Multi Agent RL
Agent Orchestrator
A research-oriented multi-agent reinforcement learning environment for language-model agents on GSM8K-style math tasks. Multiple agents solve the same problem, judge each other, and receive rewards from a transparent pipeline that combines objective correctness with recoverability-aware peer signals.
Role
RL Systems Engineer
LLM Evaluation Researcher
Focus
Agent orchestration
Auditable reward verification
Duration
Research prototype
Tools
Python
Multi-Agent RL
LLM Evaluation
GSM8K
Core Loop
Agents independently answer a math question, then provide directed peer evaluations for other responses.
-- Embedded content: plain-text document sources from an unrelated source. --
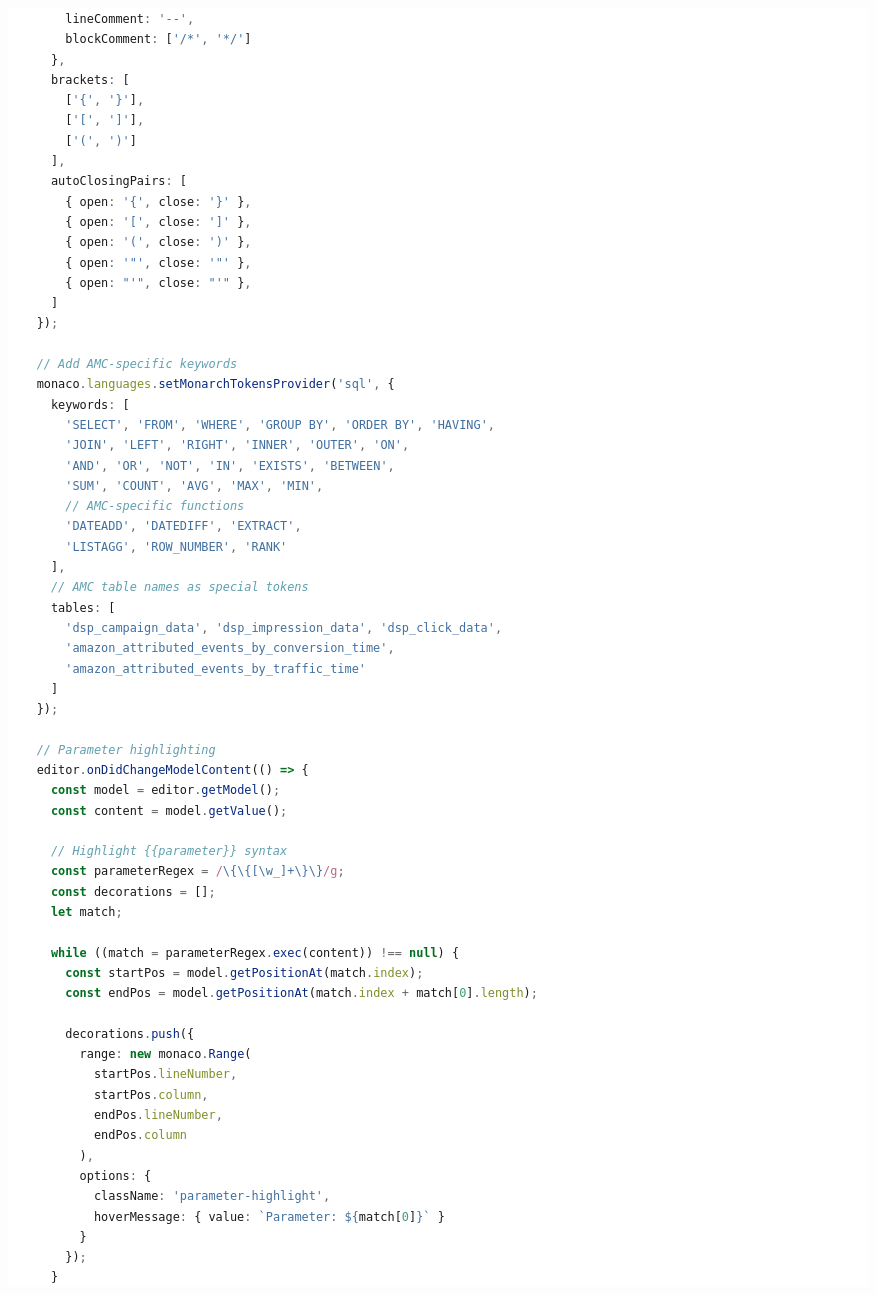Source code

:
 ```typescript
        lineComment: '--',
        blockComment: ['/*', '*/']
      },
      brackets: [
        ['{', '}'],
        ['[', ']'],
        ['(', ')']
      ],
      autoClosingPairs: [
        { open: '{', close: '}' },
        { open: '[', close: ']' },
        { open: '(', close: ')' },
        { open: '"', close: '"' },
        { open: "'", close: "'" },
      ]
    });

    // Add AMC-specific keywords
    monaco.languages.setMonarchTokensProvider('sql', {
      keywords: [
        'SELECT', 'FROM', 'WHERE', 'GROUP BY', 'ORDER BY', 'HAVING',
        'JOIN', 'LEFT', 'RIGHT', 'INNER', 'OUTER', 'ON',
        'AND', 'OR', 'NOT', 'IN', 'EXISTS', 'BETWEEN',
        'SUM', 'COUNT', 'AVG', 'MAX', 'MIN',
        // AMC-specific functions
        'DATEADD', 'DATEDIFF', 'EXTRACT',
        'LISTAGG', 'ROW_NUMBER', 'RANK'
      ],
      // AMC table names as special tokens
      tables: [
        'dsp_campaign_data', 'dsp_impression_data', 'dsp_click_data',
        'amazon_attributed_events_by_conversion_time',
        'amazon_attributed_events_by_traffic_time'
      ]
    });

    // Parameter highlighting
    editor.onDidChangeModelContent(() => {
      const model = editor.getModel();
      const content = model.getValue();
      
      // Highlight {{parameter}} syntax
      const parameterRegex = /\{\{[\w_]+\}\}/g;
      const decorations = [];
      let match;
      
      while ((match = parameterRegex.exec(content)) !== null) {
        const startPos = model.getPositionAt(match.index);
        const endPos = model.getPositionAt(match.index + match[0].length);
        
        decorations.push({
          range: new monaco.Range(
            startPos.lineNumber,
            startPos.column,
            endPos.lineNumber,
            endPos.column
          ),
          options: {
            className: 'parameter-highlight',
            hoverMessage: { value: `Parameter: ${match[0]}` }
          }
        });
      }
```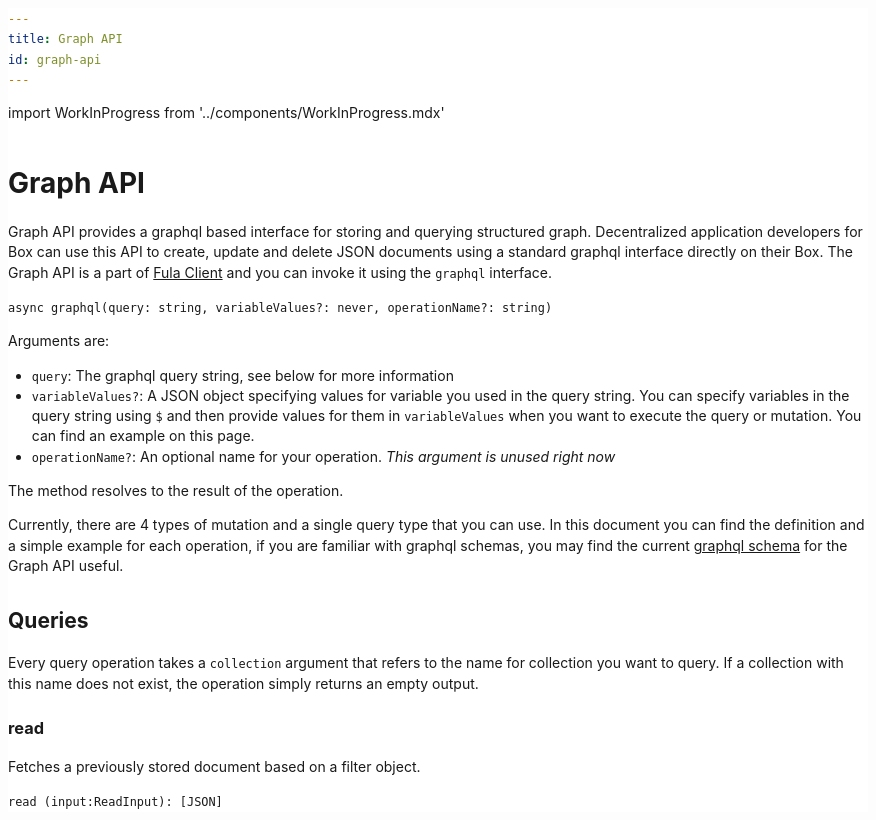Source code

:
 ```yaml
---
title: Graph API
id: graph-api
---
```

import WorkInProgress from '../components/WorkInProgress.mdx'

# Graph API

Graph API provides a graphql based interface for storing and querying structured graph. Decentralized application
developers for Box can use this API to create, update and delete JSON documents using a standard graphql interface
directly on their Box. The Graph API is a part
of [Fula Client](https://github.com/functionland/fula/tree/main/libraries/fula-client) and you can invoke it using
the `graphql` interface.

`async graphql(query: string, variableValues?: never, operationName?: string)`

Arguments are:

- `query`: The graphql query string, see below for more information
- `variableValues?`: A JSON object specifying values for variable you used in the query string. You can specify
  variables in the query string using `$` and then provide values for them in `variableValues` when you want to execute
  the query or mutation. You can find an example on this page.
- `operationName?`: An optional name for your operation. _This argument is unused right now_

The method resolves to the result of the operation.

Currently, there are 4 types of mutation and a single query type that you can use. In this document you can find the
definition and a simple example for each operation, if you are familiar with graphql schemas, you may find the
current [graphql schema](https://github.com/functionland/fula/blob/main/apps/box/src/graph/gql-engine/schema.ts)  for
the Graph API useful.

## Queries

Every query operation takes a `collection` argument that refers to the name for collection you want to query. If a
collection with this name does not exist, the operation simply returns an empty output.

### read

Fetches a previously stored document based on a filter object.

`read (input:ReadInput): [JSON]`
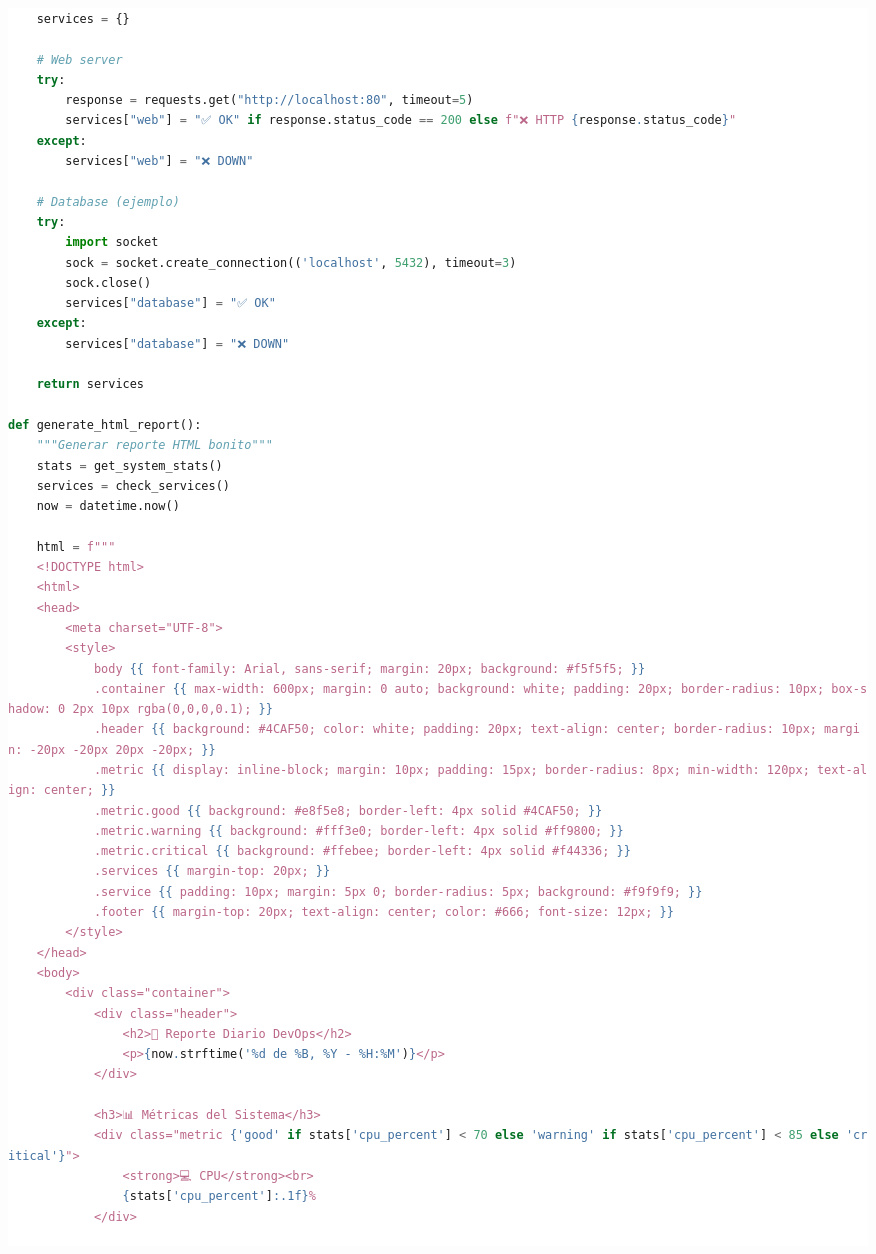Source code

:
 ```python
    services = {}
    
    # Web server
    try:
        response = requests.get("http://localhost:80", timeout=5)
        services["web"] = "✅ OK" if response.status_code == 200 else f"❌ HTTP {response.status_code}"
    except:
        services["web"] = "❌ DOWN"
    
    # Database (ejemplo)
    try:
        import socket
        sock = socket.create_connection(('localhost', 5432), timeout=3)
        sock.close()
        services["database"] = "✅ OK"
    except:
        services["database"] = "❌ DOWN"
    
    return services

def generate_html_report():
    """Generar reporte HTML bonito"""
    stats = get_system_stats()
    services = check_services()
    now = datetime.now()
    
    html = f"""
    <!DOCTYPE html>
    <html>
    <head>
        <meta charset="UTF-8">
        <style>
            body {{ font-family: Arial, sans-serif; margin: 20px; background: #f5f5f5; }}
            .container {{ max-width: 600px; margin: 0 auto; background: white; padding: 20px; border-radius: 10px; box-shadow: 0 2px 10px rgba(0,0,0,0.1); }}
            .header {{ background: #4CAF50; color: white; padding: 20px; text-align: center; border-radius: 10px; margin: -20px -20px 20px -20px; }}
            .metric {{ display: inline-block; margin: 10px; padding: 15px; border-radius: 8px; min-width: 120px; text-align: center; }}
            .metric.good {{ background: #e8f5e8; border-left: 4px solid #4CAF50; }}
            .metric.warning {{ background: #fff3e0; border-left: 4px solid #ff9800; }}
            .metric.critical {{ background: #ffebee; border-left: 4px solid #f44336; }}
            .services {{ margin-top: 20px; }}
            .service {{ padding: 10px; margin: 5px 0; border-radius: 5px; background: #f9f9f9; }}
            .footer {{ margin-top: 20px; text-align: center; color: #666; font-size: 12px; }}
        </style>
    </head>
    <body>
        <div class="container">
            <div class="header">
                <h2>🚀 Reporte Diario DevOps</h2>
                <p>{now.strftime('%d de %B, %Y - %H:%M')}</p>
            </div>
            
            <h3>📊 Métricas del Sistema</h3>
            <div class="metric {'good' if stats['cpu_percent'] < 70 else 'warning' if stats['cpu_percent'] < 85 else 'critical'}">
                <strong>💻 CPU</strong><br>
                {stats['cpu_percent']:.1f}%
            </div>
            
```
Peer scores are normalized so a generous judge cannot dominate the reward signal. Historical trust, attention weights, and objective correctness are then combined into a final scalar reward.
Recoverability-Aware Reward
The reward is not a simple blend of ground truth and peer judgment. It tracks whether a reasoning path can be salvaged over time:R_j = alpha * R_final + beta * sum_t(delta_u) + gamma * mean_t(b_t) - delta * mean_t(f_t) + eta * R_peer_salv_j + zeta * branch_bonus
Peer salvageability is computed from attention-weighted and trust-weighted evaluator scores, so the system can learn from useful critiques without letting unreliable judges steer the episode.
Reward Verification
Every episode logs a strict verification report with stage order, ground-truth rewards, raw and normalized peer-score matrices, trust weights, attention weights, combined peer rewards, final rewards, and sanity checks. This makes reward failures visible immediately instead of hiding them inside unstable learning behavior.
System Components
environment/: multi-agent environment, ranking, reward pipeline, trust weighting, attention weighting, and diagnostics.
agents/: heuristic math agents, Ollama-backed agents, self-refine agents, and ICL memory agents.
experiment/: resumable batch runs, manifests, and summaries.
analysis/: statistics, learning curves, and paper-ready tables.